Yes, I really liked this one too and I share your sentiments all around. You see the flaws, but there's just something about the movie that makes you forget. Is it just me or is so much in Sorry, Wrong Number ambiguous? The Evans character seems so much more creepy and strange than his version of events makes him out to be (this untrustworthy and ambiguous character of the storytelling is emphasized by the "stuck in bed" framing device), and the husband / wife relationship is peculiar all around. That Lancaster isn't the "man" in the relationship sounds like a whopper of a noir sex cue. In fact, the very idea of Stanwyck doomed for violation while laying in bed doesn't seem too, err... chaste.Sloper wrote:Does anyone share my love for Sorry, Wrong Number (Anatole Litvak, 1948)? God knows it has its flaws: the radio play is opened out and inflated with flashbacks within flashbacks, clunkily spelling everything out in tedious expository dialogue and giving the supporting cast little room to do interesting work.

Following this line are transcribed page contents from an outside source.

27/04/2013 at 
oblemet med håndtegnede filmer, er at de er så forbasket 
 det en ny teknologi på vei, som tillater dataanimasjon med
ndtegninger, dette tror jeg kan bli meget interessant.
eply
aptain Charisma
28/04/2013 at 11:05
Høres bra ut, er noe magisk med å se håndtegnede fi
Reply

Hence, I guess, the surprisingly dull performance from Burt Lancaster. He only comes to life right at the end. But despite all this, Sol Polito's prowling camera keeps things from getting boring. The photography does a brilliant job of involving us in the protagonist's anxiety and panic, as well as sometimes adopting the position of the unseen killer lurking outside - and, later, inside - the house. There's also a wonderfully eerie sequence set on a beach on Staten Island.

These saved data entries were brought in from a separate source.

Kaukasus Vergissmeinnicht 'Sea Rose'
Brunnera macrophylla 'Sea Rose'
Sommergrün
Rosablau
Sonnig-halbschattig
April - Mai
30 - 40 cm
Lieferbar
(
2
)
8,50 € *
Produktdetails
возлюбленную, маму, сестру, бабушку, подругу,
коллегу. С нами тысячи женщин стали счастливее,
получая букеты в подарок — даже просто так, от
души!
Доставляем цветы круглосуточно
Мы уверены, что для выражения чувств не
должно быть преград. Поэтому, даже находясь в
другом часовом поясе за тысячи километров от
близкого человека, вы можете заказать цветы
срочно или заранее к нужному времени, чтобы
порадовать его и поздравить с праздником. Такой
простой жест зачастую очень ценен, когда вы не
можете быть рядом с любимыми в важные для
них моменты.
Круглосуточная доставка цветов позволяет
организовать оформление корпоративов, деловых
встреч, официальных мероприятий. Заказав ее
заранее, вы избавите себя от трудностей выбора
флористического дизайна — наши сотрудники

I made a nice weekend of noir viewing. Basil Dearden's Pool of London I liked, but thought the heavies were boring (not a good quality for a noir). Otherwise, great looking movie, though it would compare unfavorably to Night and the City (a top ten for me) in regards to showing the underbelly of London. Rewatching Detour, I found myself enjoying it less because I just cannot think of anyone less interesting to watch and listen to than Tom Neal. Everything else about the film is pitch perfect, but Neal is like a rock in my shoe the whole time. I also made a nice Mann twofer with Desperate and Raw Deal, with the latter definitely getting a nice spot in my list. The second time around it's even better as you start really noticing how important Mann makes time, and the inevitability of the events that unfold, clear (see: clocks). I also thought this might be the best love triangle in noir. Desperate was fun, and somewhat bizarre with the lively Czech wedding thrown in the middle, but ultimately doesn't hold up if the limit is Top 50. Douglas Fowley as the private detective in Desperate reminded me a lot of John Ireland in Raw Deal. They both come off as nihilistic outsiders, smirking at the exploits of their doomed and less knowing cohorts.

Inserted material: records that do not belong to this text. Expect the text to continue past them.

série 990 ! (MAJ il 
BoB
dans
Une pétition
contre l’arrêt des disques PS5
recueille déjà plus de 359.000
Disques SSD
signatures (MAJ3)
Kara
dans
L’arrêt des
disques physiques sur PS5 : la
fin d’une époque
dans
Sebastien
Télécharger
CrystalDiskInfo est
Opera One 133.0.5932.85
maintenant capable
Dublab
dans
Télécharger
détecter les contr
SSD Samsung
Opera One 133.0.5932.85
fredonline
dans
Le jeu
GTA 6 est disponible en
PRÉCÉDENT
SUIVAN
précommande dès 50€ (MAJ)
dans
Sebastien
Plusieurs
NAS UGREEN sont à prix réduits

A film that was one of the first noirs I ever saw, Sweet Smell of Success, has gotten much better with age, while another old Lancaster favorite, Criss Cross, has lost most of its luster, and comes off as less visually interesting now than I remember. It strikes me as too much of a simplistic morality tale to me now and the femme fatale remains the only interesting character in my eyes (but there isn't much of her to go around). So that was a busy weekend.